Studio album by Bobby Taylor & the Vancouvers
- Released: August 26, 1968
- Genre: Rhythm and blues
- Length: 35:49
- Language: English
- Label: Gordy
- Producer: Al Cleveland; Hal Davis; Berry Gordy, Jr.^{α}; Terry "Buzzy" Johnson; Deke Richards; Smokey Robinson; Frank Wilson;

Bobby Taylor & the Vancouvers chronology
|  | Bobby Taylor & the Vancouvers (1968) | Find My Way Back (1990) |

= Bobby Taylor & the Vancouvers (album) =

Bobby Taylor & the Vancouvers is the sole studio album by Canadian rhythm and blues band Bobby Taylor & the Vancouvers, released by Gordy Records in 1968.

==Reception==
Editors at AllMusic Guide scored this album four out of five stars, with critic Andrew Hamilton calling it "a marvelous but underrated collection".

==Track listing==
1. "Does Your Mama Know About Me" (Tom Baird and Thomas Chong) – 2:59
2. "So This Is Love" (Tom Baird) – 2:59
3. "I Am Your Man" (Nickolas Ashford and Valerie Simpson) – 3:33
4. "I Heard It Through the Grapevine" (Barrett Strong and Norman Whitfield) – 2:48
5. "Malinda" (Alfred Cleveland, Terry "Buzzy" Johnson, and William "Smokey" Robinson) – 2:49
6. "Fading Away" (Smokey Robinson, Robert Rogers, and Warren Moore) – 3:03
7. "You Gave Me Something (and Everything's Alright)" (William Garrett, Albert Hamilton aka "Al Kent", Ronnie Savoy, and Norma Toney) – 3:21
8. "It's Growing" (Pete Moore and Smokey Robinson) – 3:08
9. "One Girl" (Tom Baird) – 2:33
10. "Try a Little Tenderness" (Jimmy Campbell, Reg Connelly, and Harry M. Woods) – 3:00
11. "Day by Day or Never" (Berry Gordy) – 2:50
12. "If You Love Her" (Tom Baird and Bobby Taylor) – 2:41

==Personnel==
Bobby Taylor & the Vancouvers
- Tommy Chong – guitar, backing vocals
- Wes Henderson – guitar, backing vocals
- Robbie King – organ
- Ted Lewis – drums
- Eddie Patterson – bass guitar, backing vocals
- Bobby Taylor – vocals
Technical personnel
- Al Cleveland – production on "Malinda"
- Hal Davis – production on "It's Growing"
- Berry Gordy, Jr. – production on "Does Your Mama Know About Me", "So This Is Love", "I Heard It Through the Grapevine", "Fading Away", "You Gave Me Something (and Everything's Alright)", "One Girl", "Try a Little Tenderness", "Day by Day or Never", and "If You Love Her"
- Dan Hersch – digital remastering on CD edition
- Bill Inglot – digital remastering on CD edition
- Terry "Buzzy" Johnson – production on "Malinda"
- Lee Kaye – liner notes
- Randy F. Kling – mastering
- Motown GA, P. Bass – liner notes photography
- Deke Richards – production on "It's Growing"
- Smokey Robinson – production on "Malinda"
- George Rodriquez – cover photography
- Frank Wilson – production on "I Am Your Man" and "It's Growing"

==Chart performance==
Bobby Taylor & the Vancouvers was a hit for Motown, reaching 20th place on the Billboard R&B charts.

==See also==
- List of 1968 albums

==Notes==
- The original liner notes to this album only credit Berry Gordy, Jr., founder of Motown. as record producer.
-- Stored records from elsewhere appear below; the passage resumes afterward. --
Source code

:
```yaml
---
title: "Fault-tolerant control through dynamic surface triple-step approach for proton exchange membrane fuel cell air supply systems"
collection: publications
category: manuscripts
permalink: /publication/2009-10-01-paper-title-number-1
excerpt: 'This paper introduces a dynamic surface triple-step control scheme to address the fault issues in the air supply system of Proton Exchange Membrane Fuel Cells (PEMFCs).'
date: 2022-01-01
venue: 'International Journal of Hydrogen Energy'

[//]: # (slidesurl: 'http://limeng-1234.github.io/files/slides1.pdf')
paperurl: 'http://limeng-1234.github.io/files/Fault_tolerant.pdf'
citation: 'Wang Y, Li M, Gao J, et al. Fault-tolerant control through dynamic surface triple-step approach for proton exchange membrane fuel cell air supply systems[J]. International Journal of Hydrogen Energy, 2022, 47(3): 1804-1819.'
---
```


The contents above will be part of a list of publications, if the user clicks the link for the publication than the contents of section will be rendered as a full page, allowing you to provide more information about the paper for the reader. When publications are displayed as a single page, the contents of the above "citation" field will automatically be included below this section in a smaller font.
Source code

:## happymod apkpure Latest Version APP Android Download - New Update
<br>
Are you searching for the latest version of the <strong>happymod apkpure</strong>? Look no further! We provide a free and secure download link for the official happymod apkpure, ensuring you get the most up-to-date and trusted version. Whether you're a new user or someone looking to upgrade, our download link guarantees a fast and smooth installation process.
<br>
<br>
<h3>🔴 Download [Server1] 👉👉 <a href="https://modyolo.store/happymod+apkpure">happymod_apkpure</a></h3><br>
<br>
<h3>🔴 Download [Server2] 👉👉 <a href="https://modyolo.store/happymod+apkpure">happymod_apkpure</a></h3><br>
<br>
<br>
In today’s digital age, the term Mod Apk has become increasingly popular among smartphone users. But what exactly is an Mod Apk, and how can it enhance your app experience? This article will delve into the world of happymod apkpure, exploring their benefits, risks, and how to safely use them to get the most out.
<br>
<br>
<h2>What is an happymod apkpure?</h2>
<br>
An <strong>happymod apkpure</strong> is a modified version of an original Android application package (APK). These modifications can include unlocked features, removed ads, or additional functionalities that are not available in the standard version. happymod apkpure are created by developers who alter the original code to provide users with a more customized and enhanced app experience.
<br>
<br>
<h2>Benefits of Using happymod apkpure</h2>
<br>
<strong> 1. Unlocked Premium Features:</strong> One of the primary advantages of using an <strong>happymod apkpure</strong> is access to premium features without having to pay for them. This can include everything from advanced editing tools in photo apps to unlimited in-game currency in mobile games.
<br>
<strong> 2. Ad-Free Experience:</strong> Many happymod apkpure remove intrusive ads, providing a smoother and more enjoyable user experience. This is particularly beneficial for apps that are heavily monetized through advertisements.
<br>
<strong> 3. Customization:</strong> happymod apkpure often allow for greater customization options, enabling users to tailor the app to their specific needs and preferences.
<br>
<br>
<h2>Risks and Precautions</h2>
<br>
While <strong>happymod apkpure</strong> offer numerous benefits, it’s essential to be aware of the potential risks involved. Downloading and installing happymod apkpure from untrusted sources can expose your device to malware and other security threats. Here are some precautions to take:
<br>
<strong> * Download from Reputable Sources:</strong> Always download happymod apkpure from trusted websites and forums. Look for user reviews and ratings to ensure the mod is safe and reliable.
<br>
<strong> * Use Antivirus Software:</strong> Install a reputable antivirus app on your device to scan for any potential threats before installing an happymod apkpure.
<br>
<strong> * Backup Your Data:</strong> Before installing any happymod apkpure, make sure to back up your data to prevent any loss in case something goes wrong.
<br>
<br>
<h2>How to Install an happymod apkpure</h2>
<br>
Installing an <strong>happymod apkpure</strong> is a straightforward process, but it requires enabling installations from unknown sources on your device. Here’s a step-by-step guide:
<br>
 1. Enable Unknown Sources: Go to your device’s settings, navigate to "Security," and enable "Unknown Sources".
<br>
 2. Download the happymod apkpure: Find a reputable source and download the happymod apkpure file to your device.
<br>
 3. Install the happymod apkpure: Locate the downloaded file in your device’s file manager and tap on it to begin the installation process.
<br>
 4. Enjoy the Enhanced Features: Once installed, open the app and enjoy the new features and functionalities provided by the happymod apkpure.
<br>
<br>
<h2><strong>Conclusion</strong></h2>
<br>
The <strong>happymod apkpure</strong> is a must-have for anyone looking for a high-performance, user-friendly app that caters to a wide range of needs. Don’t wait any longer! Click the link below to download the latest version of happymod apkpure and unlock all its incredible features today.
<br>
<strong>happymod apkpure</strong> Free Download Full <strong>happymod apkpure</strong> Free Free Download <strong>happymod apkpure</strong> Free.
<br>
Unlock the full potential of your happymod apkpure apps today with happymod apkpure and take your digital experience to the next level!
The single "Malinda"/"It's Growing" credits "Robinson, Johnson, Cleveland" as songwriters and producers for the A-side and "Richards, Davis, Wilson" as producers on the B-side. See the below note for controversy around the songwriting credit. This is corrected on the 1994 Motown compact disc release.
- While most sources credit "Johnson" as being Terry Johnson, who was an established songwriter and producer at Motown by this time, Peter Benjaminson credits it to Rick James, born James Ambrose Johnson, Jr., who had recently begun his work at Motown.